Yesterday I experienced urban delight, finding a parking spot as soon as I rolled up to Bay Parkway. Today it was urban despair, the law of averages catching up with me with a vengeance, as I waited two hours for a space to open up on home turf. I had to even sweat that one out, as it was across the intersection at Avenue Z and East 13th, and I was sure someone would take it before the light turned green, as had occurred with another spot a half hour earlier. Good thing I had cut the engine. Needless to see, I was miffed. As life so often does, I was soon handed a dose of perspective. Steve, the poet laureate of Sheepshead Bay, showed. His mom's house caught fire a few days ago, the source as yet unknown. Fortunately, no one was hurt. She will be living with him at least the next six months, the time repairs are expected to take.
Grandma bought a crime novel in Russian. I have one book left in that language and I've wondered why no one has seemed interested in it and why it has drawn scoffs from some. I asked a couple of women, who said it's about God, and I immediately recalled a cartoon that was in one of my elementary school textbooks at St. Mary's, of a stern teacher lecturing a weeping boy, pointing to a blackboard on which: "There is no God" had been scrawled. It sent chills down my spine. It was the 50's, a time of heavy propaganda, ideological war. A lot of the evil the Soviets were suspected of has since been verified. The cartoon doesn't seem off the mark in retrospect.

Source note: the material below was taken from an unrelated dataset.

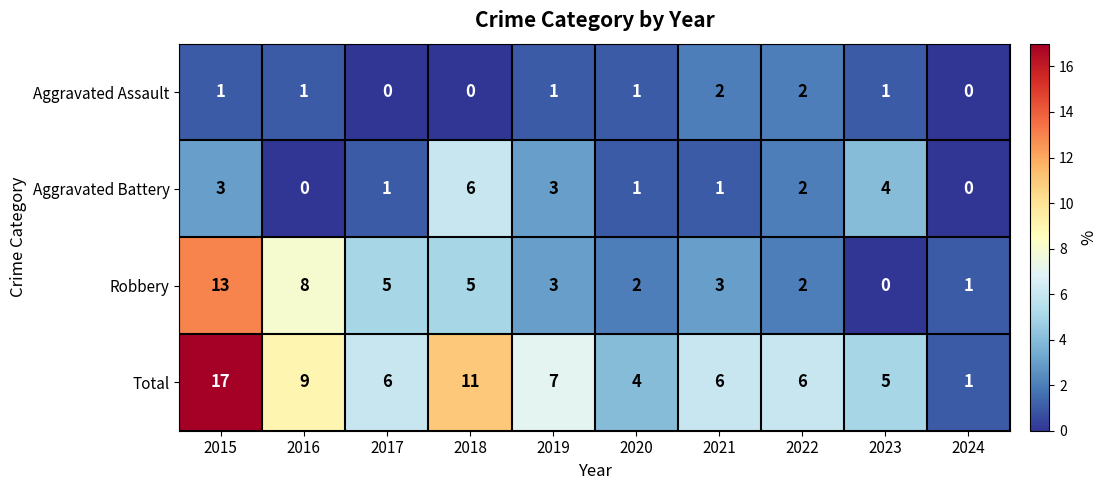

List the series in order of their peak value, lowest first.

Aggravated Assault, Aggravated Battery, Robbery, Total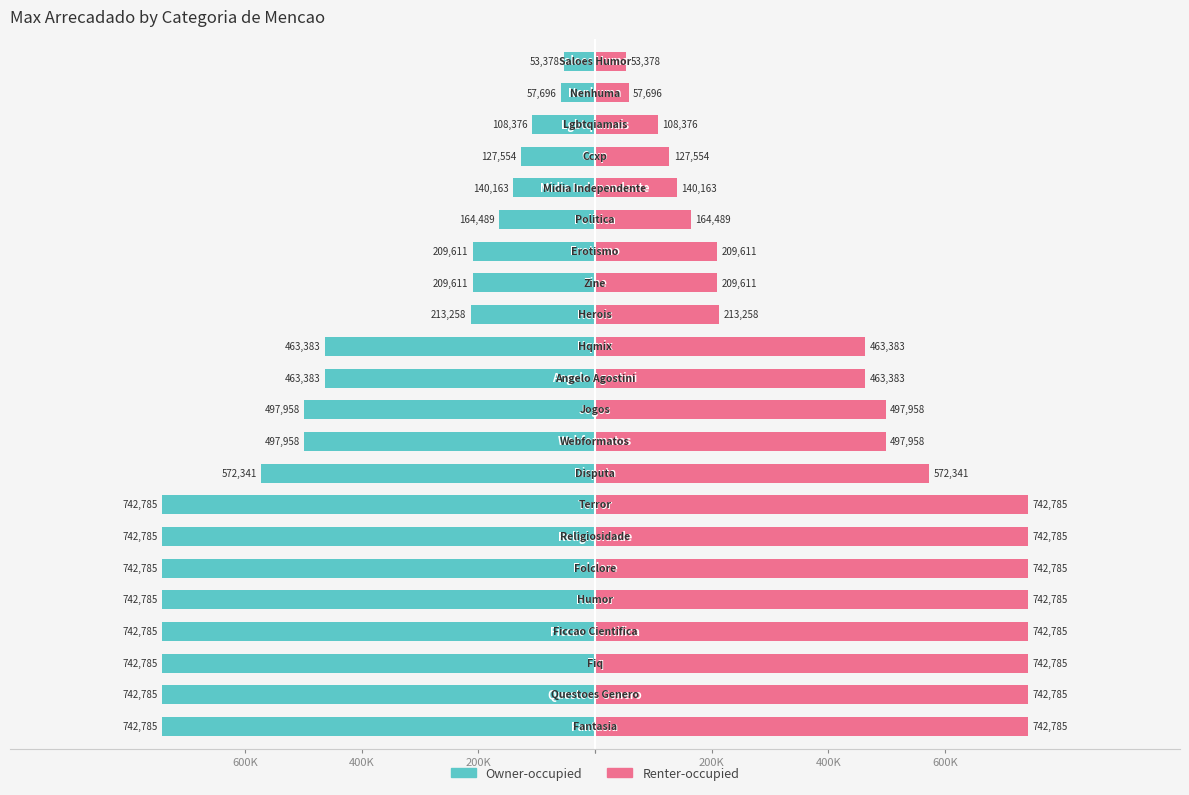

True or false: Renter-occupied has a value of 742785.0 at 400K.

True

I wonder if the percentage of atheism is higher in the former Soviet Union, which embraced the ideas of Karl Marx, of which "Religion is the opiate of the people" is one of the most quoted. Who knows? Spasibo, ladies.
Jack purchased Corporate Nation by Charles Derber and Ralph Nader, which he plans to bring to the Occupy Wall Street library. Seems like a perfect fit. Thanks, Jack.
Speaking of OWS, guess whose house this is in Michigan. He also has a luxury pad on Park Avenue in Manhattan.
Filmmaker Michael Moore, who considers himself one of the 99%. I imagine he is sharing the humble abode with those who have been foreclosed and the homeless.